No se puede dejar al olvido que CONACYT ha sido omiso en atender la solicitud de centenas de profesionales de la Ciencia, Tecnología e Innovación, CTI, relativa a la revisión del nombramiento del titular de la FGR, a quien se le otorgó, en un procedimiento por demás sospechoso, el nivel más alto, Nivel 3, del Sistema Nacional de Investigadores, SNI.

Ahora, el extitular de la UIF fue reconocido con el Nivel 2; recordemos que fue retirado del cargo luego que su boda fuera celebrada en el extranjero y que ahora es asesor del recién electo gobierno nayarita.

En un tuit, Santiago escribió “Agradezco al @Conacyt_MX #SNI que me hayan ratificado como investigador nacional nivel II. Una vez más tengo el alto honor de recibir esta distinción. La vocación académica debe ir orientada a analizar y generar propuestas para resolver los problemas nacionales”.

“Una vez más”, dijo; hecho que llamó la atención de esta columna y otros colegas.

La revisión de bases de datos de CTI no se hizo esperar, no se hallaron publicaciones, luego de diferentes combinaciones usadas para la búsqueda, ni en Scopus ni en Google Académico; tampoco en el Web of Science se habían hallado productos científicos –patentes, artículos en revista u otro- al cierre de esta columna.

Veamos contexto, CONACYT publicó el 11 de enero los resultados de la convocatoria a permanencia o reingreso al SNI; no omito decir que esta vez se indujo discontinuidad que ha afectado a muchos profesionales de la CTI.

La afectación es porque la membresía al SNI ha evolucionado en un elemento de certificación dentro de instituciones de educación superior, de dónde el porcentaje y nivel en el SNI permite acreditar programas educativos de licenciatura y posgrado; luego, quienes no cuentan con la membresía ven incrementada la carga docente, disminuidos sus estímulos por productividad o ambos.

Al inducirse discontinuidad en el inicio del actual periodo lectivo, no provocada por las personas, sino causada por CONACYT, dado que el proceso de programación de cursos es previo y que las instituciones no contaban con los comprobantes de membresía, como las reglas son claras, se afectó la carga de trabajo de quienes esperaban los resultados en la citada convocatoria o sus estímulos de complemento al ingreso por productividad.

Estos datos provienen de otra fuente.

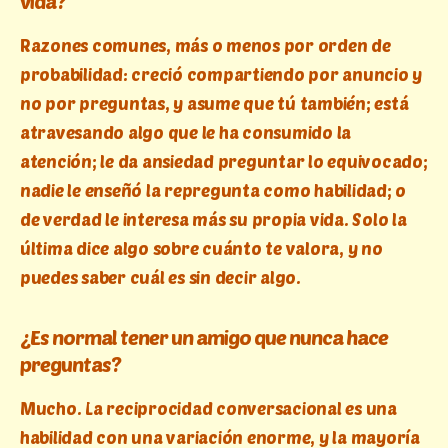
vida?
Razones comunes, más o menos por orden de
probabilidad: creció compartiendo por anuncio y
no por preguntas, y asume que tú también; está
atravesando algo que le ha consumido la
atención; le da ansiedad preguntar lo equivocado;
nadie le enseñó la repregunta como habilidad; o
de verdad le interesa más su propia vida. Solo la
última dice algo sobre cuánto te valora, y no
puedes saber cuál es sin decir algo.
¿Es normal tener un amigo que nunca hace
preguntas?
Mucho. La reciprocidad conversacional es una
habilidad con una variación enorme, y la mayoría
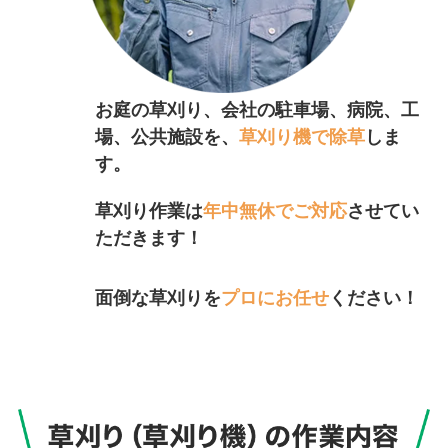
お庭の草刈り、会社の駐車場、病院、工
場、公共施設を、
草刈り機で除草
しま
す。
草刈り作業は
年中無休でご対応
させてい
ただきます！
面倒な草刈りを
プロにお任せ
ください！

Un ejemplo de lo anterior está en la Universidad de Guadalajara, cuya programación de cursos se da en enero ya que se inician cursos cada marzo; lo anterior sin contar a quienes solicitarán reconsideración.

Diré que “Ya no es como antes”; antes, en consideración a las personas, al pueblo con bata o pizarra, pues, se resolvían, incluso las reconsideraciones, hasta la firma de convenios y todo el proceso, a finales del año previo para evitar, precisamente, discontinuidad en la membresía.

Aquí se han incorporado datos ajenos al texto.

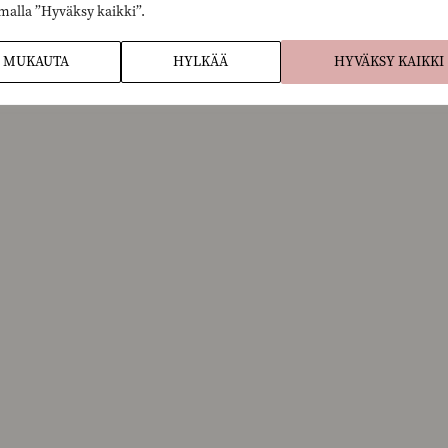
malla ”Hyväksy kaikki”.
MUKAUTA
HYLKÄÄ
HYVÄKSY KAIKKI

Bien, regresemos al extitular de la UIF, una cantidad importante de colegas quedan fuera por no cumplir con lo establecido en criterio o reglamento; eso no está mal, siempre que se aplique parejo, no es el caso.

El reglamento del SNI establece que la productividad debe ser sostenida para la permanencia o reingreso, con criterios diferenciados por área del conocimiento, pero nunca nula; como se dijo arriba, no se ha hallado productividad de Santiago en las bases de información.

Además, el reglamento del SNI exige al menos 20 horas por semana de dedicación exclusiva a la investigación en una institución con vocación en la CTI; situación que de hecho implica, cuando menos es así para los mortales sin influencias, dirección de tesis, impartición de cursos e investigación científico-tecnológica (léase productos con adscripción en dónde se cuenten esas 20 horas por semana).

¿En qué momento hace Santiago la investigación o cumple 20 horas/semana? Inverosímil.

Entretanto, colegas de la CTI se soban el lomo, no es para lástima, a fin de cumplir y no necesariamente lo logran; eso en meritocracia, ¿qué dirá Claudia, que todos deben tener membresía en el SNI? 

Hay preferidos de este régimen, hay quiénes no lo son.